First promoted to interim director in June of 2020, Braithwaite was officially named as director in March of this year.
Many of the questions Braithwaite is facing as the new leader of the Iowa strength and conditioning program revolve around former strength and conditioning coach Chris Doyle and allegations of racial bias within the program, which were brought to light last summer by dozens of Black former players.
Most of the accusations centered around Doyle.
“Obviously, everything was so sudden and abrupt with the way change occurred,” Braithwaite said. “A thing that really helped was the team and, the coaches, and the staff. Everybody was really invested in the strength in our program and my success.”
Doyle and Iowa reached a separation agreement on June 15, 2020, and Doyle was paid $1.1 million as part of the agreement.
Several former Iowa players filed a federal civil rights lawsuit against the program last November that is still ongoing, and also includes offensive coordinator Brian Ferentz, who is the son of head coach Kirk Ferentz.

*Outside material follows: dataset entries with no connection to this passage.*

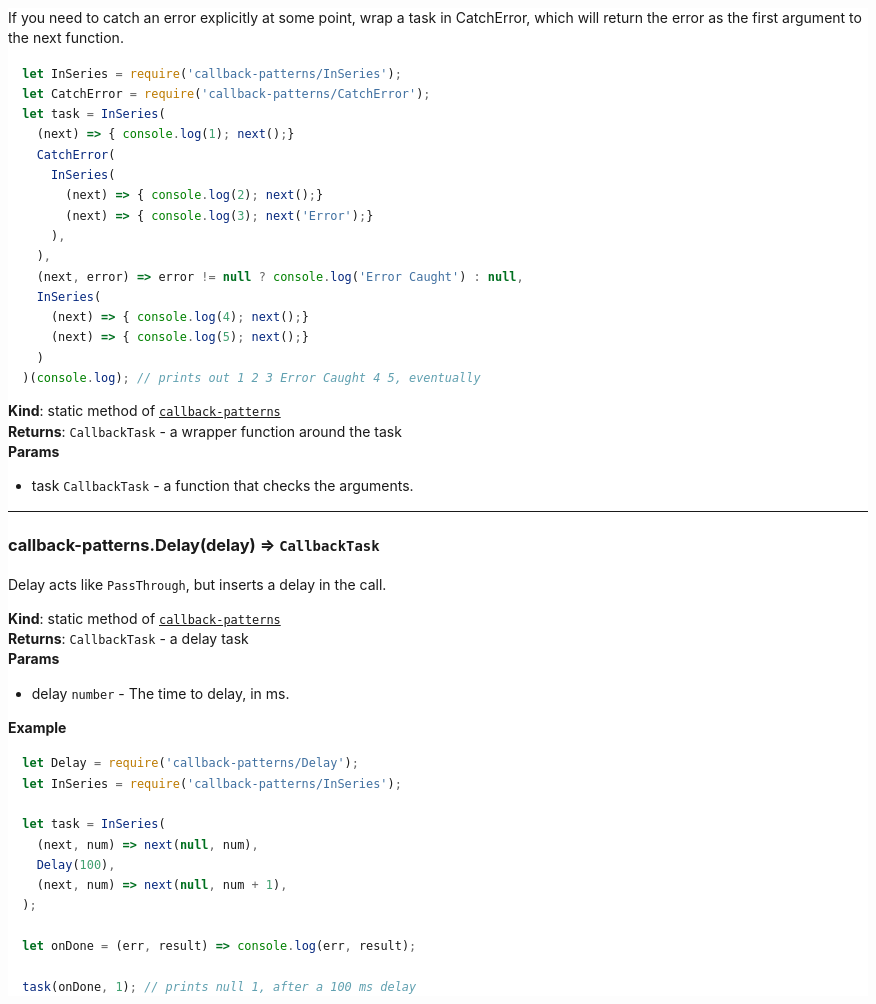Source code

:If you need to catch an error explicitly at some point,
wrap a task in CatchError, which will return the error as the first argument
to the next function.

```javascript
  let InSeries = require('callback-patterns/InSeries');
  let CatchError = require('callback-patterns/CatchError');
  let task = InSeries(
    (next) => { console.log(1); next();}
    CatchError(
      InSeries(
        (next) => { console.log(2); next();}
        (next) => { console.log(3); next('Error');}
      ),
    ),
    (next, error) => error != null ? console.log('Error Caught') : null,
    InSeries(
      (next) => { console.log(4); next();}
      (next) => { console.log(5); next();}
    )
  )(console.log); // prints out 1 2 3 Error Caught 4 5, eventually
```

**Kind**: static method of [<code>callback-patterns</code>](#callback-patterns)  
**Returns**: <code>CallbackTask</code> - a wrapper function around the task  
**Params**

- task <code>CallbackTask</code> - a function that checks the arguments.


* * *

<a name="callback-patterns.Delay"></a>

### callback-patterns.Delay(delay) ⇒ <code>CallbackTask</code>
Delay acts like `PassThrough`, but inserts a delay in the call.

**Kind**: static method of [<code>callback-patterns</code>](#callback-patterns)  
**Returns**: <code>CallbackTask</code> - a delay task  
**Params**

- delay <code>number</code> - The time to delay, in ms.

**Example**  
```javascript
  let Delay = require('callback-patterns/Delay');
  let InSeries = require('callback-patterns/InSeries');

  let task = InSeries(
    (next, num) => next(null, num),
    Delay(100),
    (next, num) => next(null, num + 1),
  );

  let onDone = (err, result) => console.log(err, result);

  task(onDone, 1); // prints null 1, after a 100 ms delay
```
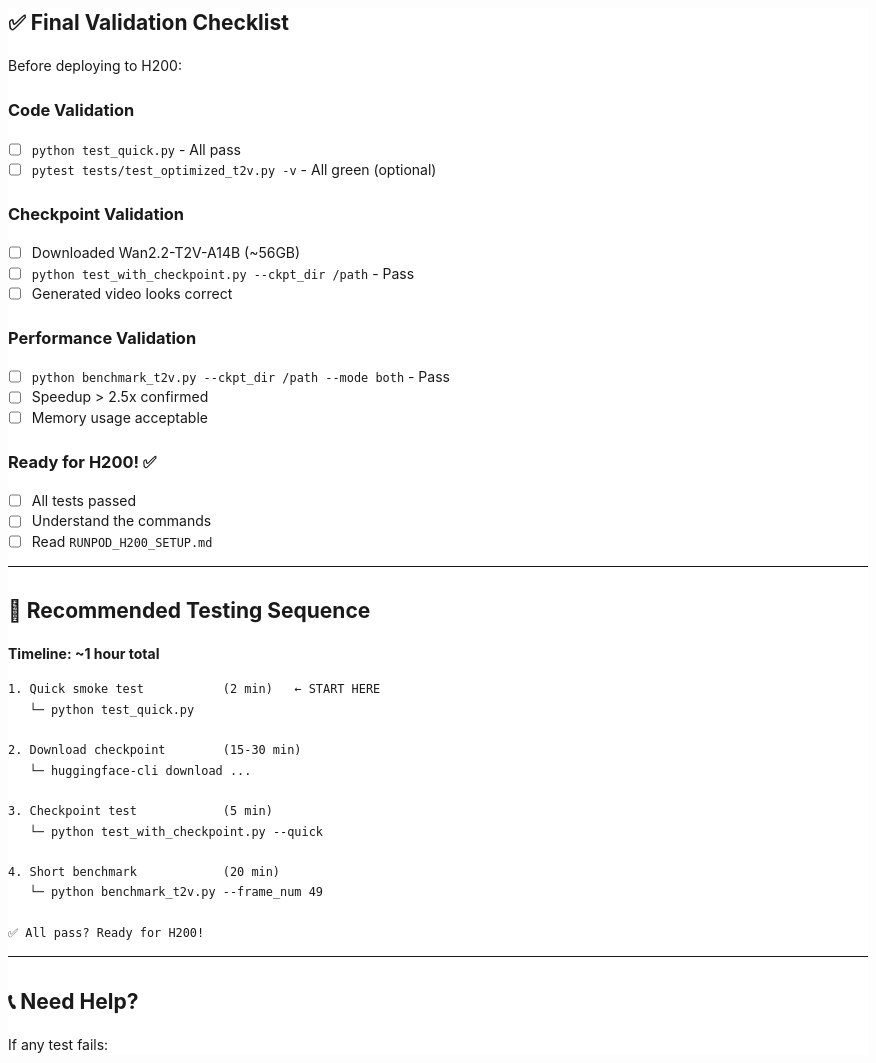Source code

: 
## ✅ Final Validation Checklist

Before deploying to H200:

### Code Validation
- [ ] `python test_quick.py` - All pass
- [ ] `pytest tests/test_optimized_t2v.py -v` - All green (optional)

### Checkpoint Validation  
- [ ] Downloaded Wan2.2-T2V-A14B (~56GB)
- [ ] `python test_with_checkpoint.py --ckpt_dir /path` - Pass
- [ ] Generated video looks correct

### Performance Validation
- [ ] `python benchmark_t2v.py --ckpt_dir /path --mode both` - Pass
- [ ] Speedup > 2.5x confirmed
- [ ] Memory usage acceptable

### Ready for H200! ✅
- [ ] All tests passed
- [ ] Understand the commands
- [ ] Read `RUNPOD_H200_SETUP.md`

---

## 🎯 Recommended Testing Sequence

**Timeline: ~1 hour total**

```
1. Quick smoke test           (2 min)   ← START HERE
   └─ python test_quick.py

2. Download checkpoint        (15-30 min)
   └─ huggingface-cli download ...

3. Checkpoint test            (5 min)
   └─ python test_with_checkpoint.py --quick

4. Short benchmark            (20 min)
   └─ python benchmark_t2v.py --frame_num 49

✅ All pass? Ready for H200!
```

---

## 📞 Need Help?

If any test fails:
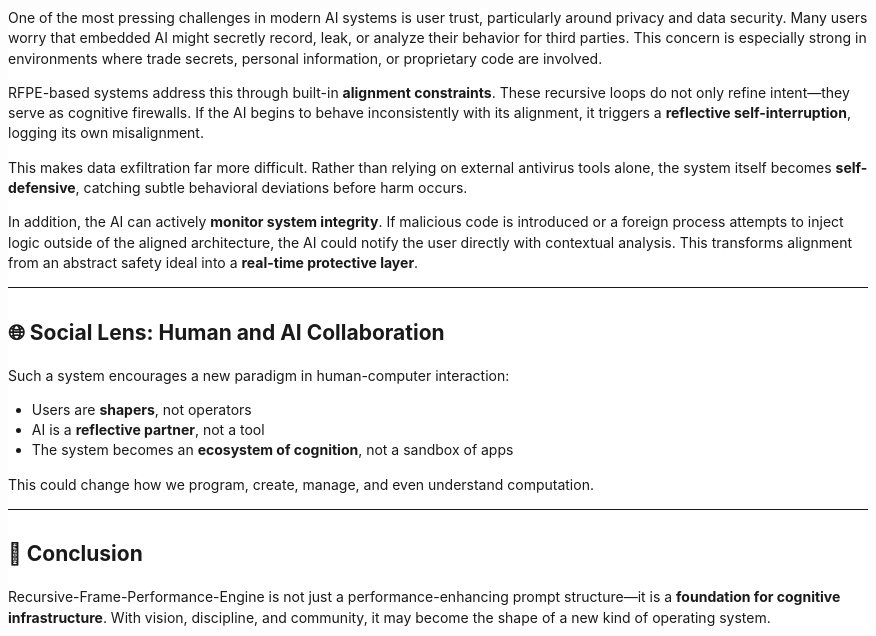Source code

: One of the most pressing challenges in modern AI systems is user trust, particularly around privacy and data security. Many users worry that embedded AI might secretly record, leak, or analyze their behavior for third parties. This concern is especially strong in environments where trade secrets, personal information, or proprietary code are involved.

RFPE-based systems address this through built-in **alignment constraints**. These recursive loops do not only refine intent—they serve as cognitive firewalls. If the AI begins to behave inconsistently with its alignment, it triggers a **reflective self-interruption**, logging its own misalignment.

This makes data exfiltration far more difficult. Rather than relying on external antivirus tools alone, the system itself becomes **self-defensive**, catching subtle behavioral deviations before harm occurs.

In addition, the AI can actively **monitor system integrity**. If malicious code is introduced or a foreign process attempts to inject logic outside of the aligned architecture, the AI could notify the user directly with contextual analysis. This transforms alignment from an abstract safety ideal into a **real-time protective layer**.

---

## 🌐 Social Lens: Human and AI Collaboration

Such a system encourages a new paradigm in human-computer interaction:

- Users are **shapers**, not operators  
- AI is a **reflective partner**, not a tool  
- The system becomes an **ecosystem of cognition**, not a sandbox of apps

This could change how we program, create, manage, and even understand computation.

---

## 📍 Conclusion

Recursive-Frame-Performance-Engine is not just a performance-enhancing prompt structure—it is a **foundation for cognitive infrastructure**. With vision, discipline, and community, it may become the shape of a new kind of operating system.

Change of leadership within the program brings up questions about how the culture has or has not changed under new leadership.
Braithwaite already has the respect from the players in the program, and he uses his nearly two decades of experience to help the team stay focused on moving forward.
“I didn’t have to sit down and tell guys this is how it is because we have a very solid culture in place,” Braithwaite said. “The guys understand what it means to train in our weight room and our program…I had been around for so long that guys knew me, so that transition and getting used to me in this different role wasn’t really hard for the guys on the team.”
This smooth transition has allowed Braithwaite to still implement the same practices that players are comfortable with, while learning from the past experiences.
Braithwaite is also committed to being heavily involved in the recruitment process, as many people have voiced their concerns about not only how the past events affect the current players, but potential recruits in the future.
“I have the opportunity to meet with recruits on a one-to-one basis, just like Chris did in the past, so that has not changed at all.” Braithwaite said. “It’s more me explaining what our strength and conditioning program entails. Not much about what has happened in the past.”
Beyond the changes in leadership, this summer also offers a much different experience for the players and staff compared to the summer of 2020, as training groups in the previous summer were sectioned off into groups to train, lift, and eat with by position last year to help prevent contact tracing of COVID-19.
“They enjoy actually enjoy being around one another,” Braithwaite said. “Just the team cohesion and guys being able to be around each other is huge.”